しかもハルトとクウちゃんとネコは、さっさとダニールにくっついて中に入ってしまった。警戒心がないのか何も考えていないのか……その両方かもしれない。
「なぁ、抗争って……なんだと思う?」
「顧客確保のための各種キャンペーン戦だったり、商売のシマを決めるための熱ーい議論だったり……するわけじゃ、ないよな」
「……やっぱそうだよな……」
クヴァルに言われたときから、それなりの予想と覚悟はしているつもりだった。
商売仇との、多少のいざこざはあるのだろうと。
例えば、同じような商品を扱う敵からの妨害行為とか、或いは彼らのデアモレを巡る痲薬組織間の抗争に巻き込まれる…とか。
それでも商品を卸せばその後の心配はないだろうと、帝都を調べるのに専念出来ると、そう踏んでいたのだが…。
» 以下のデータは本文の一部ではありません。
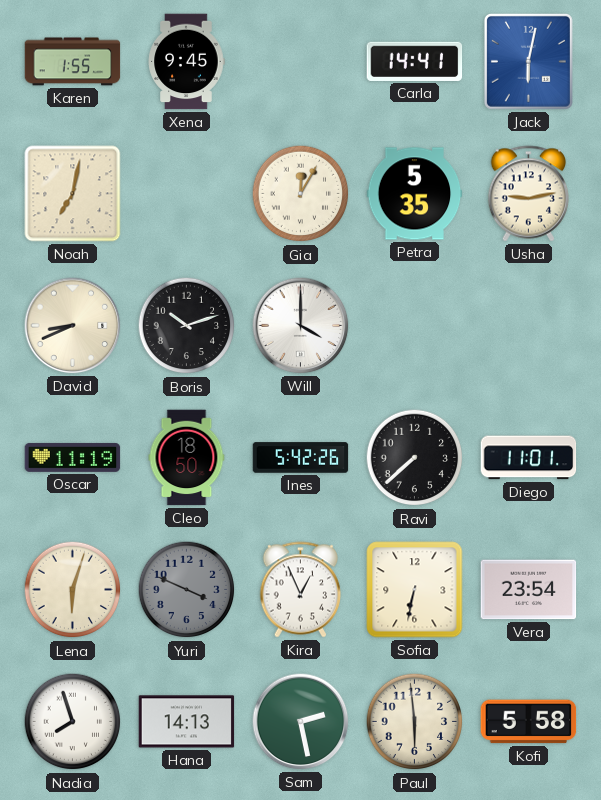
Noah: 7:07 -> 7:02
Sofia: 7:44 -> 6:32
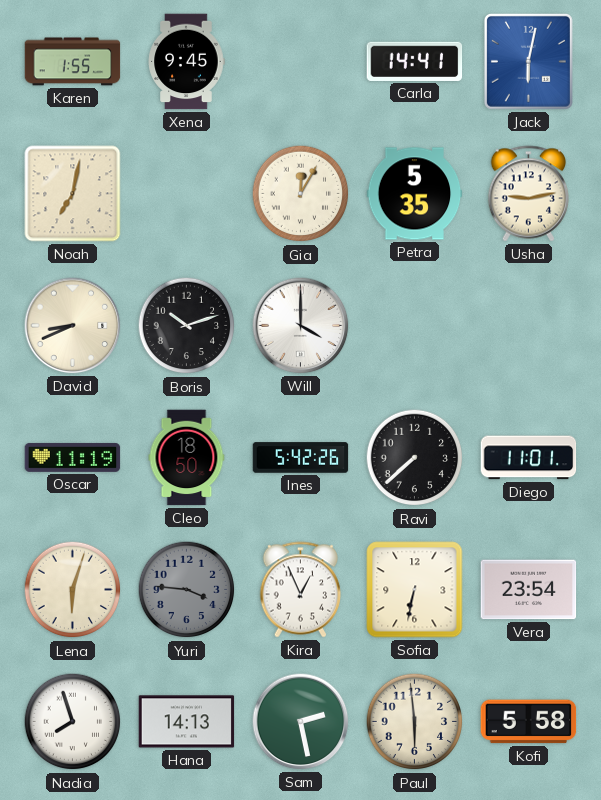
Yuri: 3:49 -> 3:46
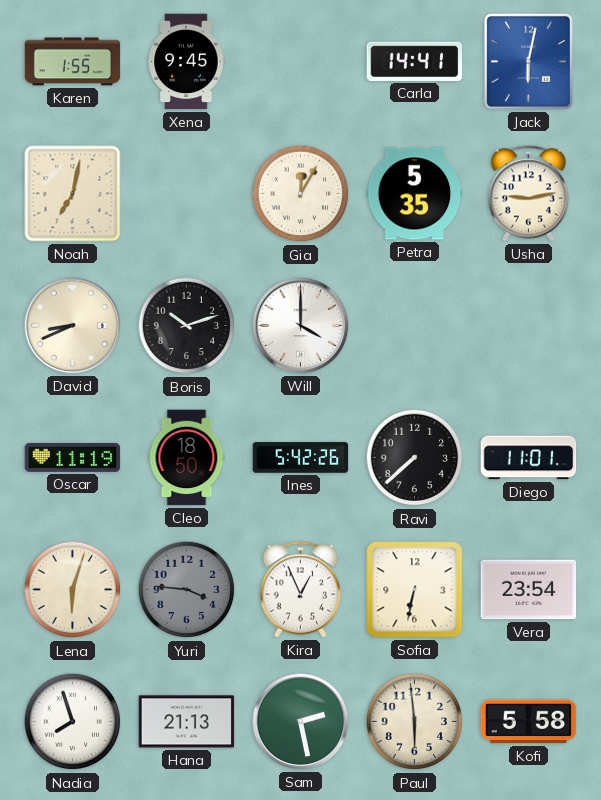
Hana: 14:13 -> 21:13
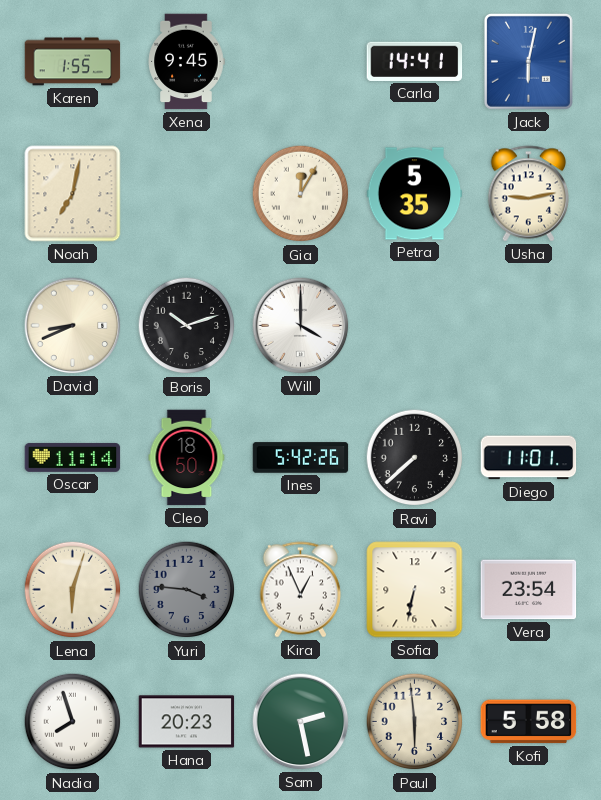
Oscar: 11:19 -> 11:14
Hana: 21:13 -> 20:23
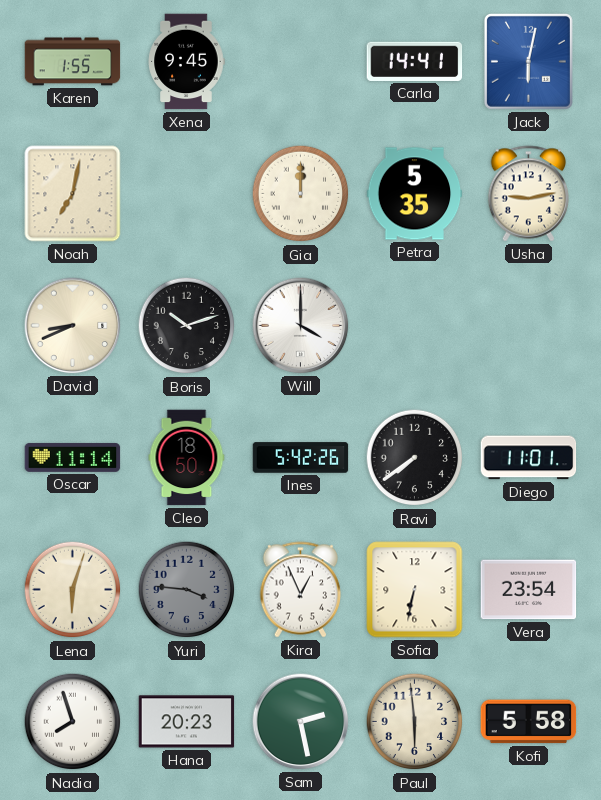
Gia: 12:05 -> 12:00
Ravi: 7:38 -> 7:39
だが、ここで腰を据えて商売をするということは、こう…ぶっちゃけて言ってしまえば、ダニールたちは行商人ではなく痲薬組織そのもの…である。
「俺ら、ちょっと認識甘かったか…?」
「ちょっとじゃない気もするけど………ガチもんの抗争か…これ、バレたらマジで国に帰れねーよな」
「テメーはまだいいだろうが。俺様なんて余計に帰れねぇよ」
帝都を拠点とする犯罪組織間の抗争にずっぷりと足を踏み入れてしまったことに気付いた二人は、怪訝に思ったハルトが迎えに出てくるまで二人で自分たちの選択の正誤について語り合っていた。